KUTIPAN BACAAN:

◇ ◇ ◇ ◇ ◇

Sebagaimana dilaporkan BBCNews Indonesia, peneliti pada Institute For Development of Economics and Finance (INDEF), Rusli Abdullah, menyebut, usul Jokowi hanya bisa diterapkan oleh petani yang memiliki lahan baru.

Para petani yang sudah menanam sawit, kata dia, justru akan merugi jika beralih ke komoditas lain.

“Alternatif komoditas itu penting bagi mereka yang belum menanam sawit,” kata Rusli saat dihubungi.

“Bagi yang sudah terlanjur, mereka butuh biaya. Jadi mereka justru rugi karena harus membersihkan kebun sawit dan menanam ulang,” ujarnya melanjutkan.

Merujuk data Serikat Petani Kelapa Sawit, pada akhir November 2018, komoditas sawit yang disebut dengan istilah tandan buah segar (TBS) harganya hanya mencapai sekitar Rp600/kilogram.

Pada periode yang sama, Direktorat Jenderal Perkebunan Kementerian Pertanian bahkan menyebut TBS hanya dihargai Rp500/kilogram.

◇ ◇ ◇ ◇ ◇

INFORMASI SUMBER:
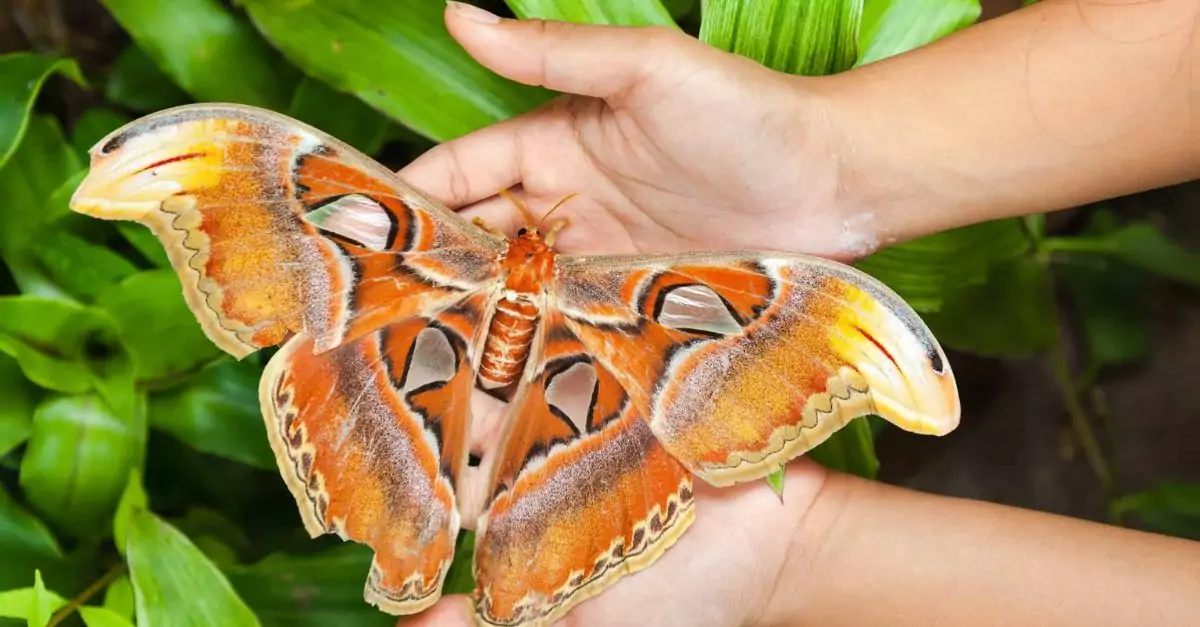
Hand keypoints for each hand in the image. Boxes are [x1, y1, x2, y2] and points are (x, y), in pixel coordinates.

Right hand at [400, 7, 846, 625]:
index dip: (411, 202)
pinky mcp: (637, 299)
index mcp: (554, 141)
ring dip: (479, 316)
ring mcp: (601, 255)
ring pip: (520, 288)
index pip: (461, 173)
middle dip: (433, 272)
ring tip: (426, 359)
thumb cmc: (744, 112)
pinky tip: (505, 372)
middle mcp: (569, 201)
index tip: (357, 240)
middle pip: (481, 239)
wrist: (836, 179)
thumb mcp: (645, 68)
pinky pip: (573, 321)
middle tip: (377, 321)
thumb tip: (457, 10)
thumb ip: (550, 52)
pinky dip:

◇ ◇ ◇ ◇ ◇

TUGAS KERJA 1:
Jawablah pertanyaan tentang kutipan ini:
(a) Di lembaga mana Rusli Abdullah bekerja sebagai peneliti?
(b) Menurut data Serikat Petani Kelapa Sawit, berapa harga TBS pada akhir November 2018?
(c) Pada periode yang sama, berapa harga TBS menurut Direktorat Jenderal Perkebunan Kementerian Pertanian?
TUGAS KERJA 2: Lembaga atau organisasi apa saja yang disebut namanya dalam kutipan? Sebutkan semuanya.
Baris-baris data tidak diperlukan untuk mengerjakan latihan ini.

JAWABAN LATIHAN 1:
(a) Institute For Development of Economics and Finance (INDEF)
(b) Sekitar Rp600/kilogram
(c) Rp500/kilogram

JAWABAN LATIHAN 2:
- BBCNews Indonesia
- Institute For Development of Economics and Finance (INDEF)
- Serikat Petani Kelapa Sawit
- Direktorat Jenderal Perkebunan Kementerian Pertanian